Calling next() will return the next smallest number in the BST.

 

Example:

BSTIterator iterator = new BSTIterator(root);
iterator.next();    // return 3
iterator.next();    // return 7
iterator.hasNext(); // return true
iterator.next();    // return 9
iterator.hasNext(); // return true
iterator.next();    // return 15
iterator.hasNext(); // return true
iterator.next();    // return 20
iterator.hasNext(); // return false

Note:

• next() and hasNext() should run in average O(1) time and uses O(h) memory, where h is the height of the tree.
• You may assume that next() call will always be valid, that is, there will be at least a next smallest number in the BST when next() is called.

 

我们知道，二叉搜索树的中序遍历一定为升序遍历。所以可以用中序遍历将二叉搜索树变为数组，这样就在O(1)的时间实现next()和hasNext()的操作，但这样的空间复杂度是O(N), 不是O(h)。

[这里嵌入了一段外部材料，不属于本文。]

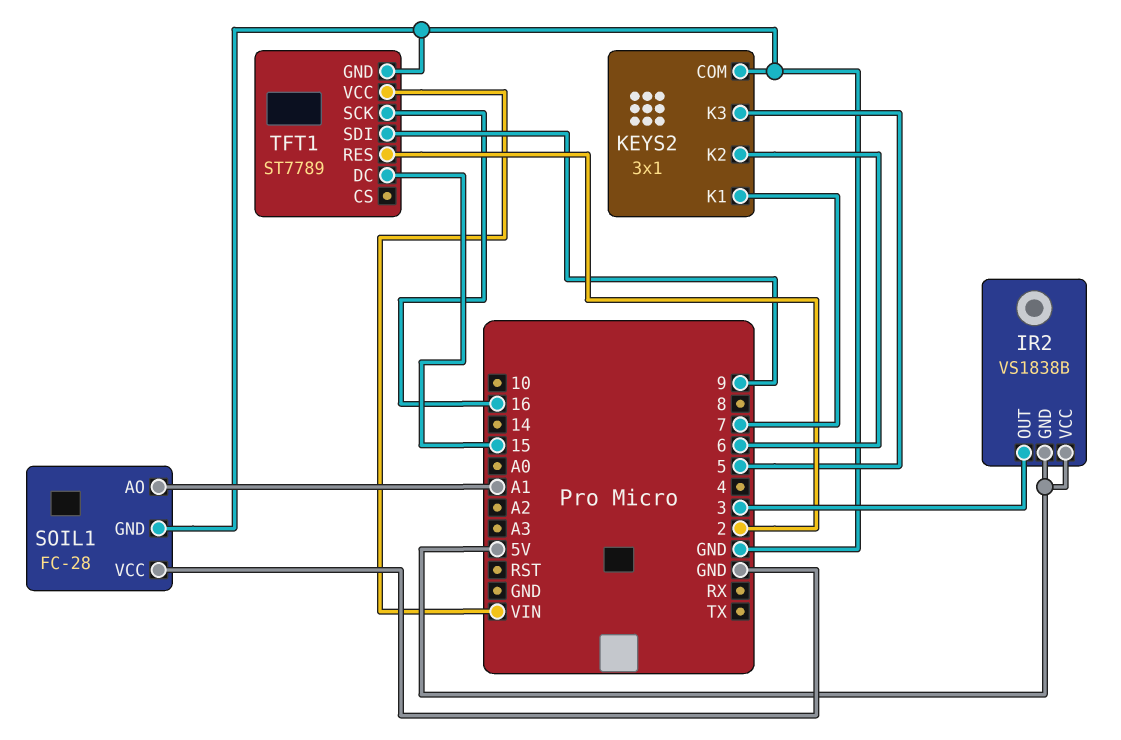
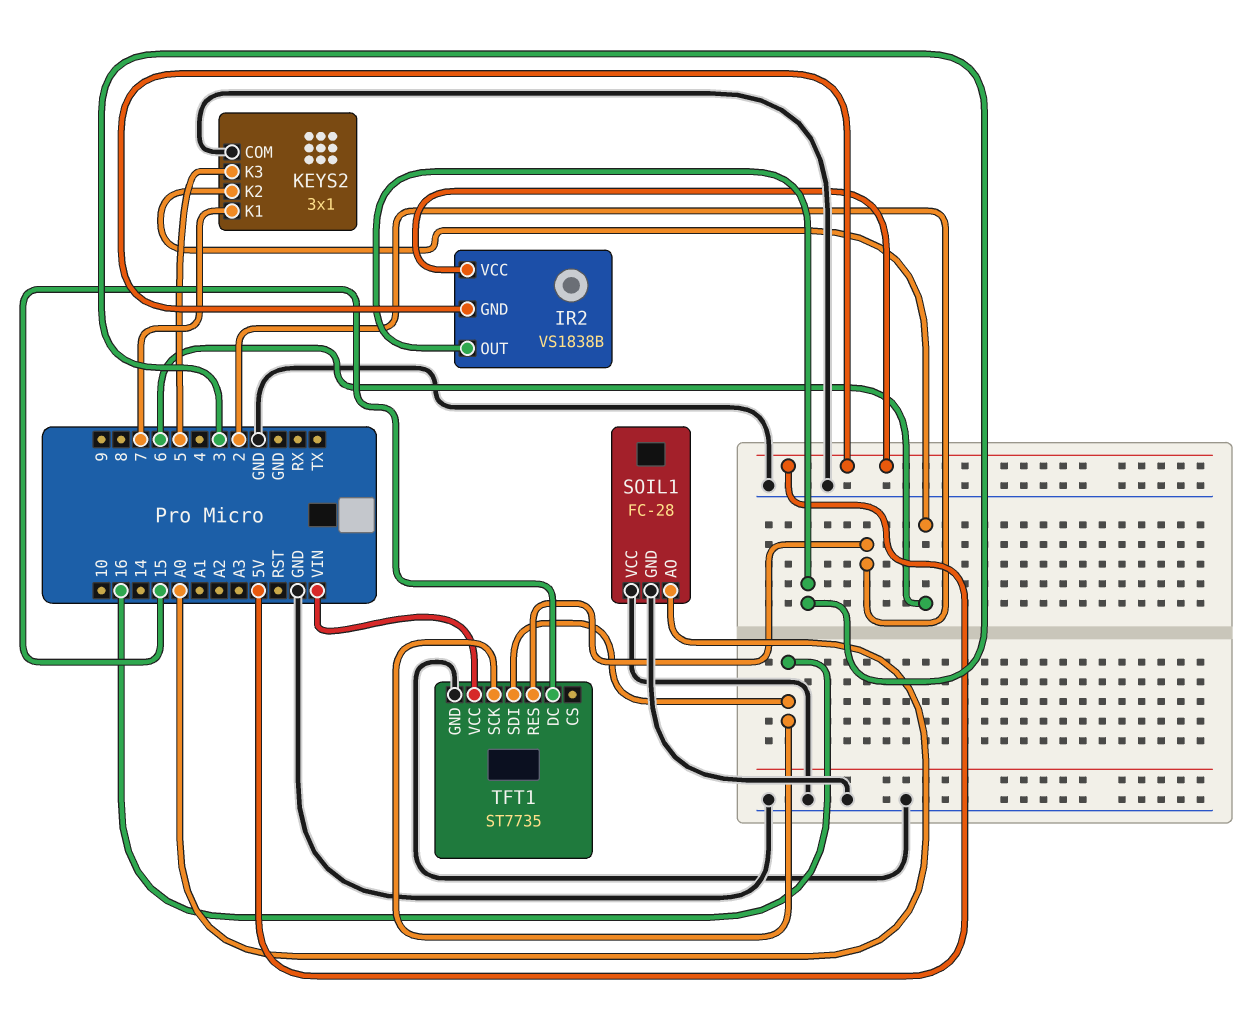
SOIL1 pin AO: A1 -> A0
TFT1: ST7789 -> ST7735
TFT1 pin SDI: 9 -> 16

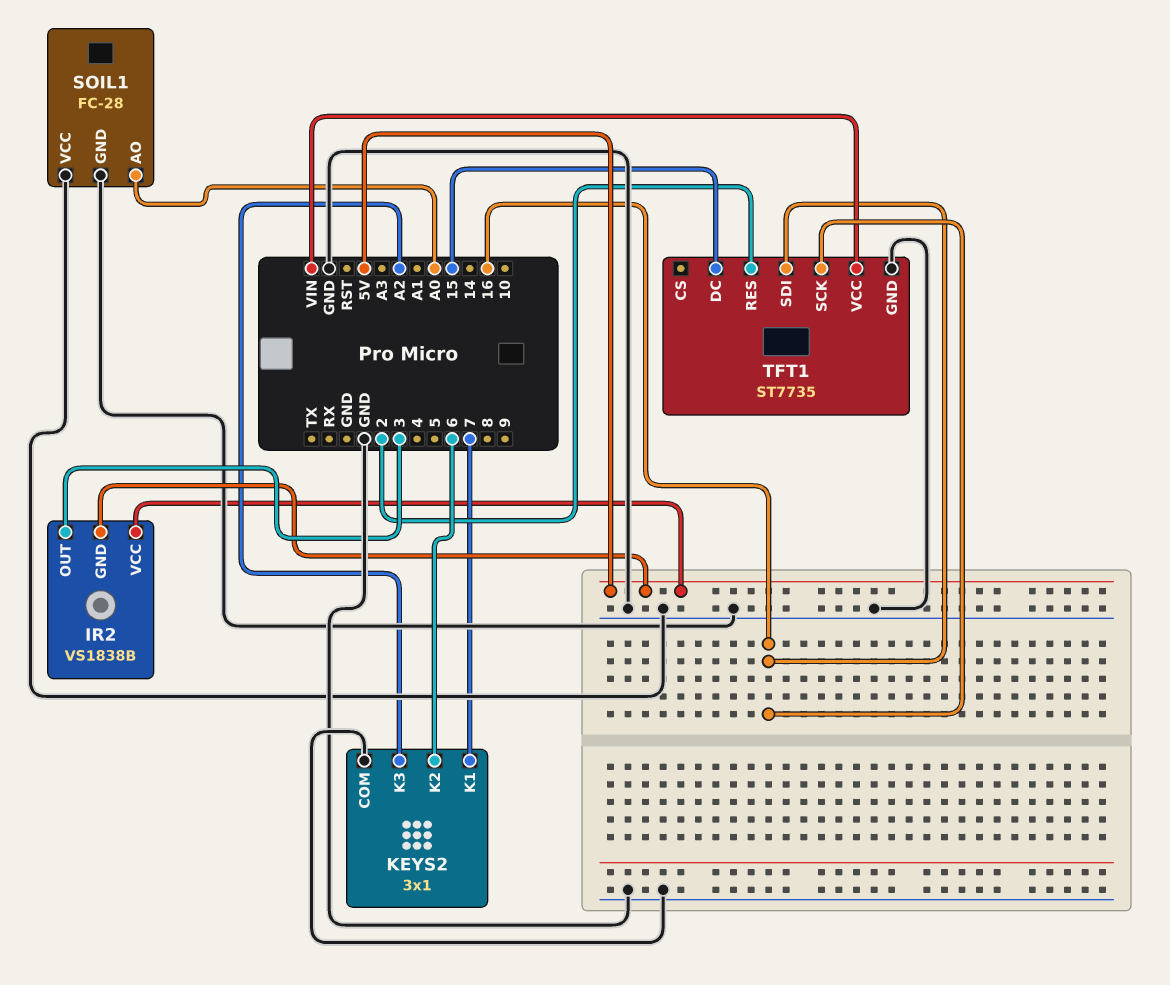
KEYS2 pin K3: 5 -> A2

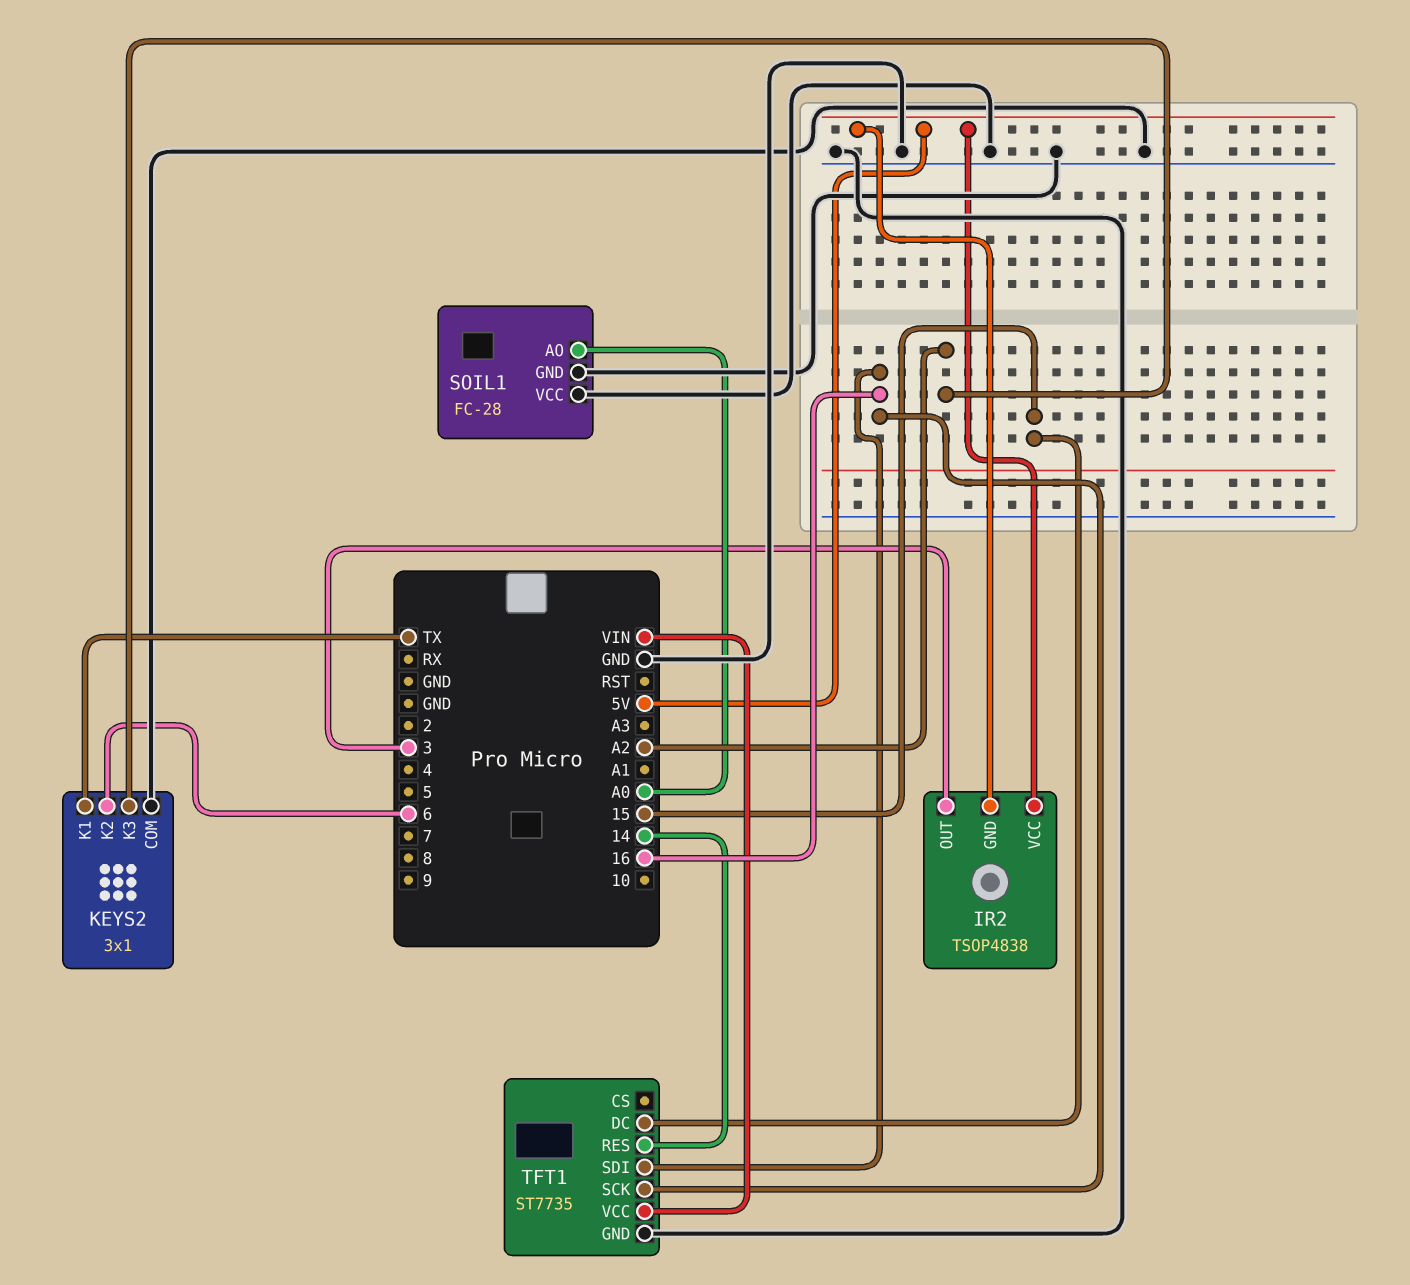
IR2: VS1838B -> TSOP4838
KEYS2 pin K1: 7 -> TX
TFT1 pin RES: 2 -> 14

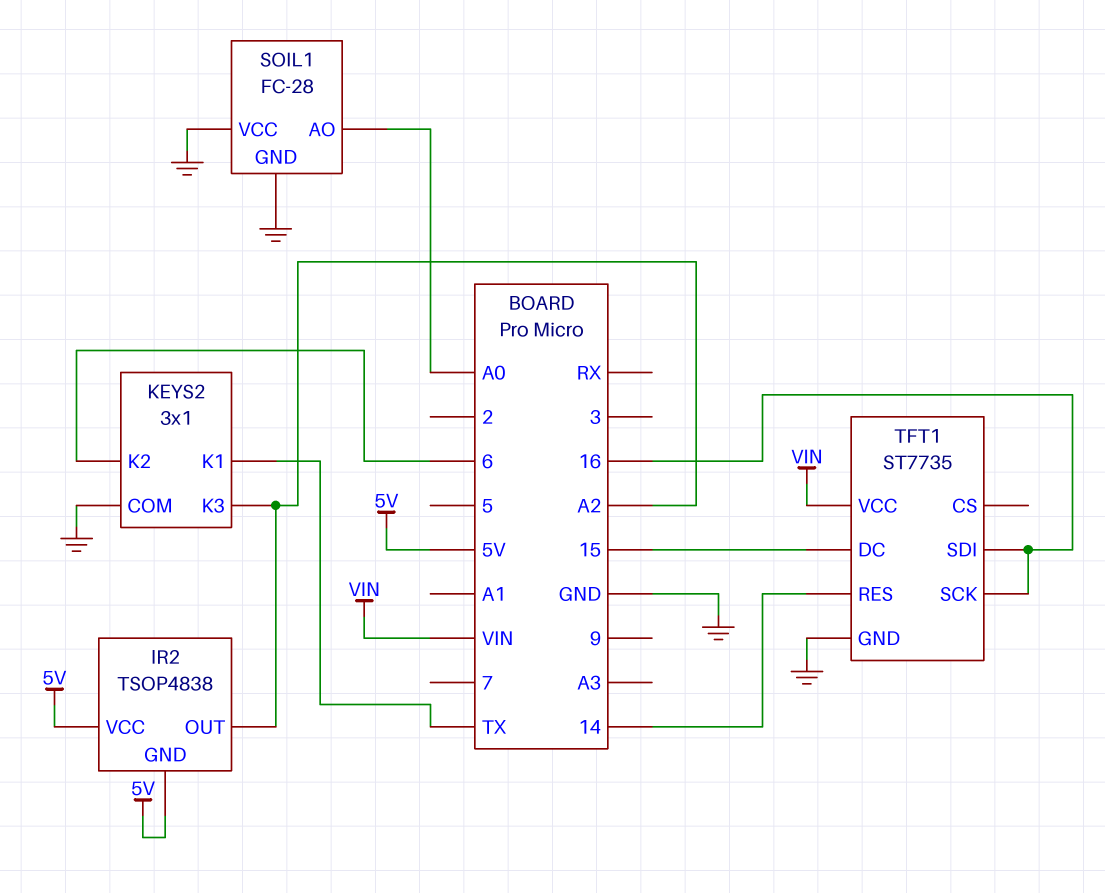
IR2 pin OUT: 3 -> A2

利用O(h)的空间复杂度的做法是使用非递归中序遍历，一边遍历，一边使用next和hasNext，这样的空间复杂度就是O(h)

/**
 * Definition for a binary tree node.
 * struct TreeNode {
 *     int val;
 *     TreeNode *left;
 *     TreeNode *right;
 *     TreeNode(int x) : val(x), left(NULL), right(NULL) {}
 * };
 */
class BSTIterator {
private:
    stack<TreeNode*> st;
public:
    BSTIterator(TreeNode* root) {
        TreeNode *p = root;
        while (p) {
            st.push(p);
            p = p -> left;
        }
    }
    /** @return the next smallest number */
    int next() {
        TreeNode* cur = st.top();
        st.pop();
        int val = cur->val;
        cur = cur->right;
        while(cur){
            st.push(cur);
            cur = cur->left;
        }
        return val;
    }
    
    /** @return whether we have a next smallest number */
    bool hasNext() {
        return !st.empty();
    }
};

/**
 * Your BSTIterator object will be instantiated and called as such:
 * BSTIterator* obj = new BSTIterator(root);
 * int param_1 = obj->next();
 * bool param_2 = obj->hasNext();
 */